The New York Times appears to bury their editorial at the bottom of the page, which starts: “The horrors of Sept. 11, 2001, are still vivid for many Americans, especially the families of the victims. So it is tragic that on this Sept. 11, when family members, politicians and visitors go to the ceremonies at ground zero, they will be gathering at an unfinished place.” However, the NY Times home page promotes the moving slideshow “Showcase: The World, as of 9/10/01,” a collection of images from the World Trade Center as it existed the day before the tragic events of 9/11.

Apart from a Charles Krauthammer Op-Ed titled “Van Jones, 9/11 Truther,” The Washington Post opinion page appears to be 9/11 free. However, the front page story is “For Students, 9/11 a Lesson, Not a Memory,” which is about high schools deal with the challenge of teaching events that are too recent for the history books to a generation that’s too young to recall them.

The Wall Street Journal saves their coverage for Peggy Noonan, who offers a piece somewhat similar to the WaPo article “The Children of 9/11 Grow Up,” which opens: “It is eight years since 9/11, and here is an unexpected stage of grief: fear that the ache will go away. I don’t suppose it ever will, but grieving has gradations, and “horror” becomes “absorbed sadness.” Life moves on, and wants to move on, which is painful for those who will not forget and cannot be comforted.”

Shockingly, the New York Post did NOT put a 9/11 image on the cover, focusing on the NFL and the missing Yale bride instead. But they do have an opinion piece that leads with, “Eight years ago today, Islamic radicals carried out the worst attack ever on US soil, igniting a full-bore war on terror. But America’s willingness to keep up that fight faces a huge test. At Ground Zero, the now-annual ritual will be conducted: Moments of silence will be observed, and a list of the names of those who died will be read.” Otherwise, the NY Post (proudly?) treats this as a local story, championing how “victims’ families will take their first steps on the long-awaited Memorial Plaza at the World Trade Center — a move that planners hope will allay fears that the project won’t be done by the 10th anniversary.”

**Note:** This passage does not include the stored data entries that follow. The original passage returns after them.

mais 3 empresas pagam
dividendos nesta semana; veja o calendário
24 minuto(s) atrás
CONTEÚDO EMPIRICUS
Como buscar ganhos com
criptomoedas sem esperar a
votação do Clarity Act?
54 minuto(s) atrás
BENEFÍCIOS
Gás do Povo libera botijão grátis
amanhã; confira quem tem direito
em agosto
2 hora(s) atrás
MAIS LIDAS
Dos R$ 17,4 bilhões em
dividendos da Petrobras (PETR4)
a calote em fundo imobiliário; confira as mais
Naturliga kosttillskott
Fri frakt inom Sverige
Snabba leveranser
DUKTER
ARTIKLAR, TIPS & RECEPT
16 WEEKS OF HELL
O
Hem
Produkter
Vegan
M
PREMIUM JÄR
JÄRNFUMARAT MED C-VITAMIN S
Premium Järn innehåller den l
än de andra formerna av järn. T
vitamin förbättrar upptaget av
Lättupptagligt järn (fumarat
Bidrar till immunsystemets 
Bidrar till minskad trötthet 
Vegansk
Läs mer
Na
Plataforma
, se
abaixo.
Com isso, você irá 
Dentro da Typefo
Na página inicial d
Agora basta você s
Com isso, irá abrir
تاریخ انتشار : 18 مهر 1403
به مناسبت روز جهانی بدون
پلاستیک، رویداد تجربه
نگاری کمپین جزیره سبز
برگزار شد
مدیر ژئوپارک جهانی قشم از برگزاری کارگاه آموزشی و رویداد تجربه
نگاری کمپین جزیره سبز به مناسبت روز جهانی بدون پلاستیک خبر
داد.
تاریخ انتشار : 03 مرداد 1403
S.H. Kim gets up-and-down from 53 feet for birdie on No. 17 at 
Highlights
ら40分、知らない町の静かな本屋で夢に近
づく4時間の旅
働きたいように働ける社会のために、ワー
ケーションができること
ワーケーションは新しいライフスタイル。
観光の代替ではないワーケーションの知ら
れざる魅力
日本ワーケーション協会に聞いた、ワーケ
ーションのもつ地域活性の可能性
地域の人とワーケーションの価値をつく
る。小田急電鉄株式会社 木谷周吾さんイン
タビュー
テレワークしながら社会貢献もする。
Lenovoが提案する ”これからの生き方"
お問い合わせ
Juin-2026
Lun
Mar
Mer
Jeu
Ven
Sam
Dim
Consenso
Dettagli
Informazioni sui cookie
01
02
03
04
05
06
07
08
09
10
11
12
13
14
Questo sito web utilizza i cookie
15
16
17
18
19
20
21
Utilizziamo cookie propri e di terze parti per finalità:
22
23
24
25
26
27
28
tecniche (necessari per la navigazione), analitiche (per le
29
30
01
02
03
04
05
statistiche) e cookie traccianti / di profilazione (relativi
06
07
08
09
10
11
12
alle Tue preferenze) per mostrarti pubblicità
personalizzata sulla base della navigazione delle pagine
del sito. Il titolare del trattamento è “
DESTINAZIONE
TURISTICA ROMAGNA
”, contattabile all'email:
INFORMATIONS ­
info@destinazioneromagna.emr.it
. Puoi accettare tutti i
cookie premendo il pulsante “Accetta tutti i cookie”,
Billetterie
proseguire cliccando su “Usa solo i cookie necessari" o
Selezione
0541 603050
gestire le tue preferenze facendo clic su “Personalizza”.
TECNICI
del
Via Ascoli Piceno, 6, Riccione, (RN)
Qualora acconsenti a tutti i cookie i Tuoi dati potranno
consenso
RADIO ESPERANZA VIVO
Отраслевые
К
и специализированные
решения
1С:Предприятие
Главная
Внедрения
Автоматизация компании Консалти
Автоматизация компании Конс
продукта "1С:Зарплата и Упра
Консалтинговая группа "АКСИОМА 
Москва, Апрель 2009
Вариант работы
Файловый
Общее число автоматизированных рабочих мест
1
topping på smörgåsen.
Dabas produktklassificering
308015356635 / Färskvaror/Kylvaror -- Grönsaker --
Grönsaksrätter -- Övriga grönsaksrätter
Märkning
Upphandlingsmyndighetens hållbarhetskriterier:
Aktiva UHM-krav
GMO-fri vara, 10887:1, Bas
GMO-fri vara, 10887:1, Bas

Finally, America’s Paper USA Today has 9/11 as their lead story, but goes against the grain with “For Flight 93 memorial, long-awaited progress,” which focuses on the bureaucratic malaise that has held up the development of the Pennsylvania 9/11 Memorial. They also offer a brief opinion piece that stresses the need for justice, titled “9/11’s unfinished business.” Here’s how it ends: “Yet amid all the success in weakening the al-Qaeda network, vulnerabilities remain, and one gaping piece of unfinished business stands out. Osama bin Laden and his partner, Ayman al-Zawahri, remain at large.”